The loss marks a sharp deterioration from the €49 million deficit recorded in 2024 and represents the company’s second-largest annual loss on record, surpassed only by 2002.
Excluding extraordinary items, net profit from continuing operations — businesses that remain within the group — would have reached €2.12 billion, down 19 per cent year on year.
The largest drag on 2025 results stemmed from the sale of subsidiaries in Argentina, Peru, Ecuador and Uruguay, which generated an accounting loss of €2.26 billion. The disposals of Chile and Colombia were not booked in the 2025 accounts.
Restructuring costs, primarily linked to a redundancy scheme approved at the end of 2025 and implemented this year, amounted to €2.17 billion, reflecting the departure of 5,042 employees to date. In addition, asset impairments — including those related to Virgin Media O2 the UK joint venture with Libertad Global — resulted in further extraordinary charges of €2.08 billion.
Full-year reported EBITDA slipped 1.6 per cent to €11.91 billion, while adjusted EBITDA — excluding discontinued businesses — grew 2 per cent. Net debt declined by €337 million to €26.82 billion. Capital expenditure fell 7.2 per cent to €4.34 billion.
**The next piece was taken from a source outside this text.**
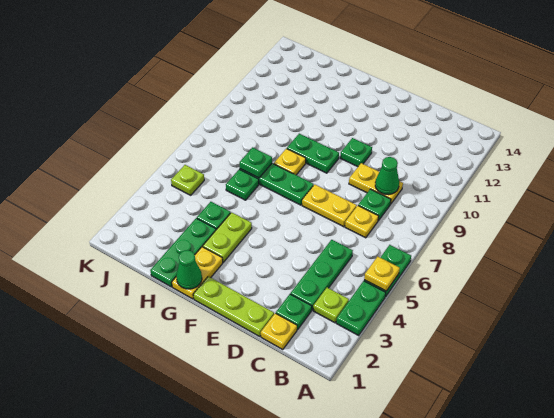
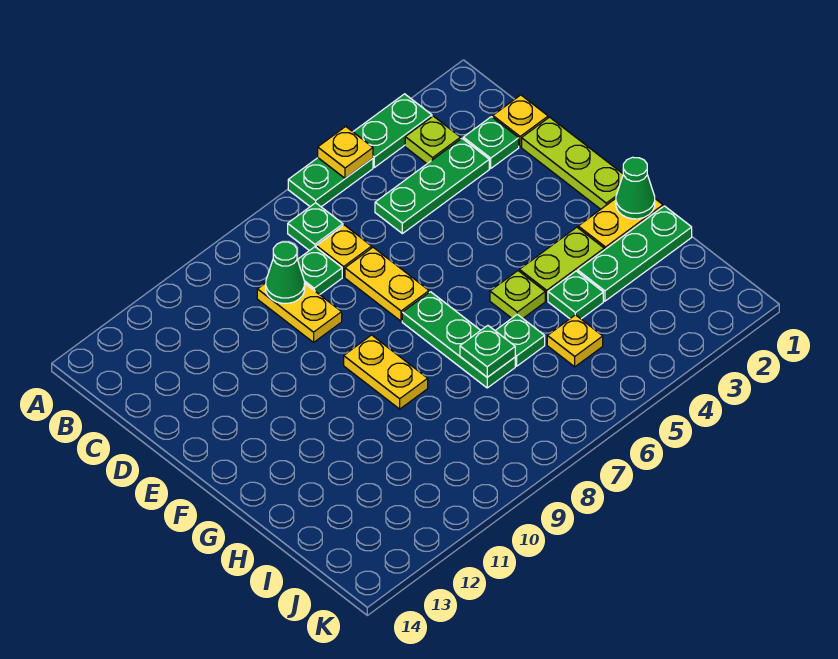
green plate E10 level 1 -> green plate B7 level 1
green plate F9:G9 level 1 -> yellow plate F9:G9 level 1
yellow plate G8 level 1 -> yellow plate I5 level 1
lime plate J5 level 1 -> lime plate G5 level 1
Spain delivered a notably strong performance, recording revenue growth for the first time since 2008. Sales rose 1.7 per cent to €13.01 billion, EBITDA increased 1.1 per cent to €4.69 billion and operating cash flow climbed 2.3 per cent to €2.52 billion. The business added 21,000 fixed broadband lines, 82,000 mobile contract customers and 51,000 pay-TV clients.
In Brazil, local-currency revenues rose 6.7 per cent, although a weaker real reduced reported euro revenues by 1.5 per cent. The group’s Brazilian unit closed the year with net profit of 6.168bn reais (€1.01bn), up 11.2 per cent.
By contrast, Virgin Media O2 in the UK widened its net losses to £1.61 billion (€1.852bn). In Germany, revenues declined 3.8 per cent and EBITDA fell 8.2 per cent.
“We delivered in 2025 and are prepared to continue doing so in 2026,” commented Marc Murtra, Telefónica president, describing the year’s losses as the necessary cost of transformation. He added that the company would maintain “iron financial discipline” as it completes its withdrawal from non-core Latin American markets, including Venezuela and Mexico, and sharpens its focus on Spain, Brazil, Germany and the UK.